Thursday, November 22, 2007

'A Poet, a Visionary and a Dreamer'

It's ten years today since Michael Hutchence died in a Sydney hotel room, for me a more significant loss by far than a certain royal who was killed a couple of months before him.

INXS was the band when I was a lad, and one of my best memories from being a teenager was seeing them perform in the high-point gig of their career, their 1991 Wembley Stadium concert, playing to more than 70,000 people.

I'd only been living in Sydney for around four months when news broke of his death (I heard about it in the car, switching on the radio to hear the tail end of the band's song This Time, followed by early reports of the discovery of the body). I was working in an office one street away from St Andrew's Cathedral at the time, so when the funeral took place some days later I was able to duck out to stand in the crowd of mourners who watched as the coffin was carried out.

Now, ten years on, I'm on the other side of the country and I'd hoped that I'd be able to complete the circle somewhat today by popping into the Broadway pub, where the band played one of their first ever gigs. Miscalculating the days I was needed to work, however, meant I couldn't go during the day - the kids mean I can't get away tonight. So I'll be wandering along there tomorrow instead for a swift drink or two.

Today, though - back catalogue on the iPod. Seems the least I can do.

Head Up My Arts

The busy period continues, although things are starting to ease off a bit now. Last week was a race-to-the-line to complete the first draft of a story for which I was on deadline. The job was well in hand until it became obvious that I was going to blow-out the word allowance by a not inconsiderable figure ...

Now I'm reasonably good at editing things - I can trim the dead wood from a piece of writing without too much trouble. Unless it's my own writing. That's when it turns into carnage.

The thing with editing my own work is that I know how the story is meant to play out, and so my mind fills in the blanks in the narrative. It's only when I leave the story for a while and take a step back that I realise I've chopped something absolutely essential for anyone other than me to understand the yarn ...

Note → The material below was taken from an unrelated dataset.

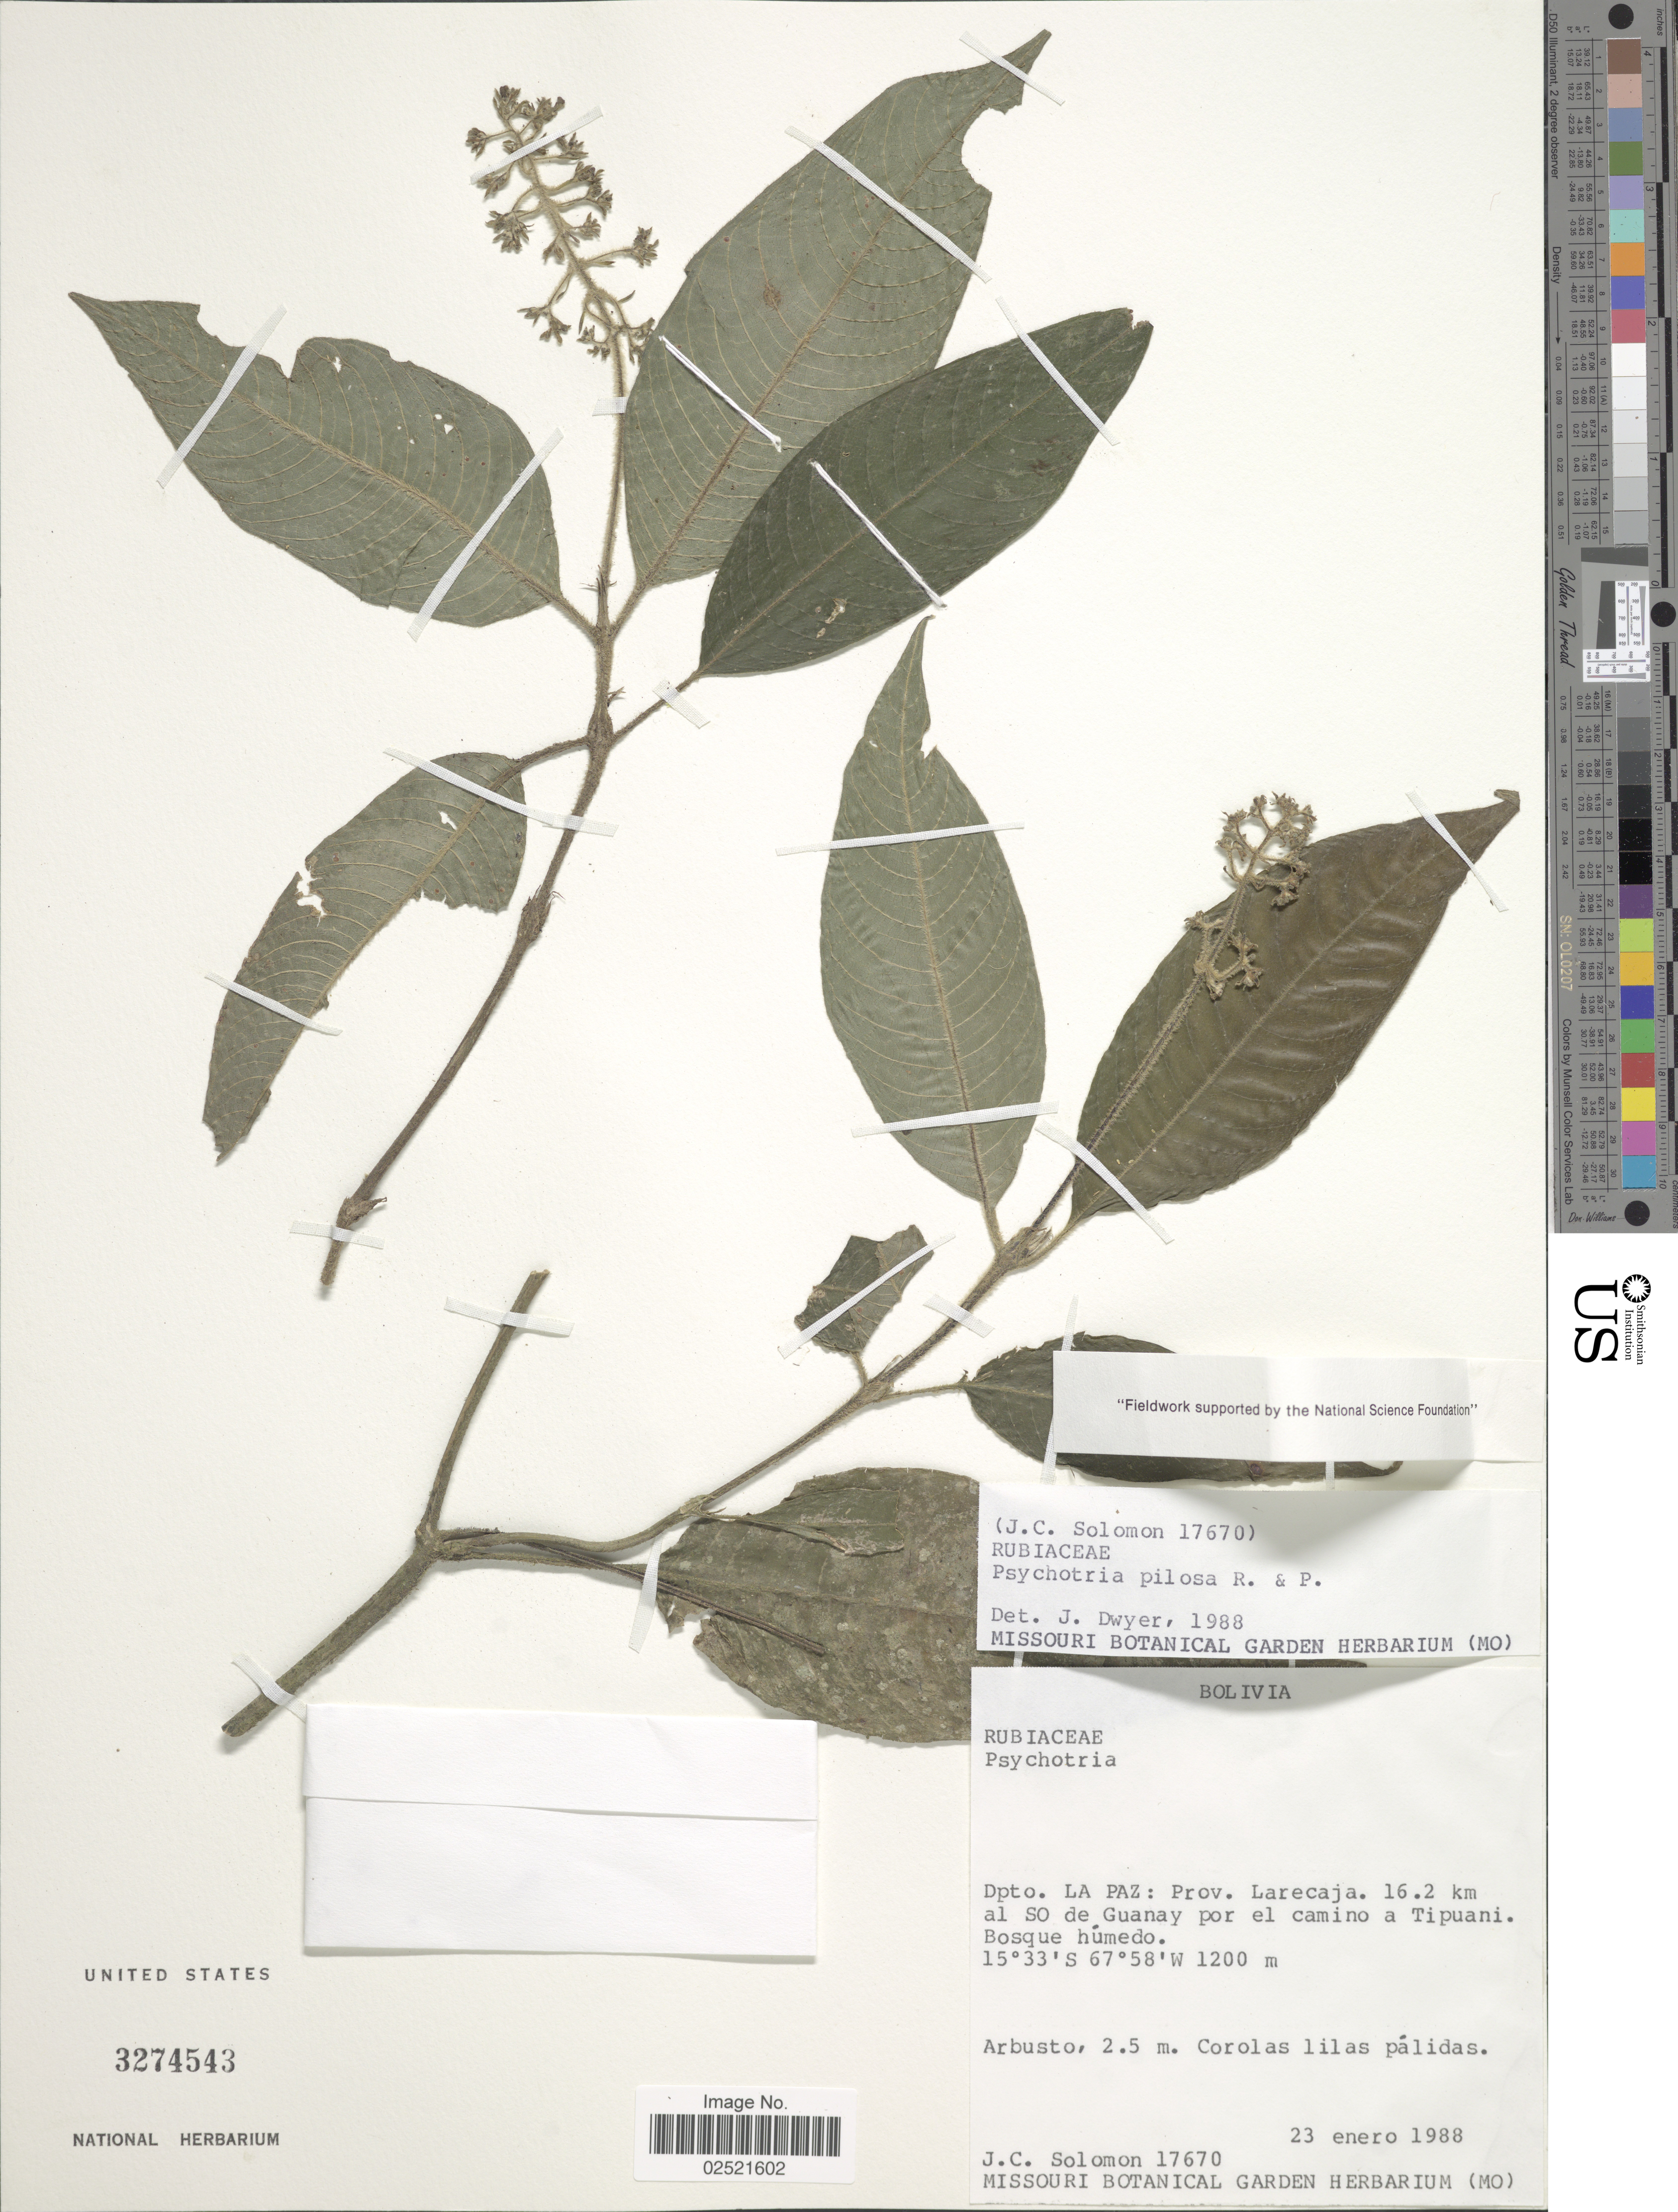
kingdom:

Still, 2000 words were consigned to the recycling bin, which still left me over the limit, but thanks to an understanding editor all's well.

In fact I actually have to put something back in ...

Meanwhile I'm double-booked for the next two weeks thanks to a misinterpreted email. That may or may not get sorted by next week. If it doesn't, no sleep from Monday.

So yes, apologies again for neglecting you - if it's any comfort, I was so wrapped up in work that I also failed to notice the not-too-quiet demolition of a house three doors down yesterday.

Apparently my comedy double-take when I walked past the pile of rubble that used to be a residence was something to behold.

Tuesday, November 13, 2007

The Right Tool

Still fiercely busy, but since I stopped to laugh at this anyway, I may as well share it.

I'll leave it to you to decide if the title of this post refers to the man in the article or the spanner he should have used ...

Monday, November 12, 2007

Pig Out

Under the cosh with multiple deadlines for multiple editors at the moment, the cumulative effects being that everything I'm writing reads like a chimp wrote it, plus there's bugger all time to fix it.

Which is why I was so happy to spend an hour of precious, precious time in the garden at the weekend. Hunting.

It was my daughter's turn to look after the school guinea pigs, you see - the bizarrely monickered Piccolo and Oboe. Now from the little I've seen, guinea pigs are up there with goldfish on the boring pets stakes. They just sit there.

Until someone opens the cage, then they're off like fat, stumpy little greyhounds, diving into the thickest, nastiest vegetation possible and looking back at you with 'Well, come and get us' faces.

Every time I got close, they'd redeploy to distant parts of the bushes. After an hour, I was about to resort to the Troughton Manoeuvre ('Bung a rock at it') when the first one got close enough to grab. Robbed of his playmate, the second followed soon after.

And that's how I came to be in the garden, cut to bits by thorns, eaten alive by mosquitoes and my feet finding new deposits of dog leavings every minute or so, all hidden away by my faithful hound where there was no chance anyone would ever, ever set foot.

Oh, and how I came to be not writing.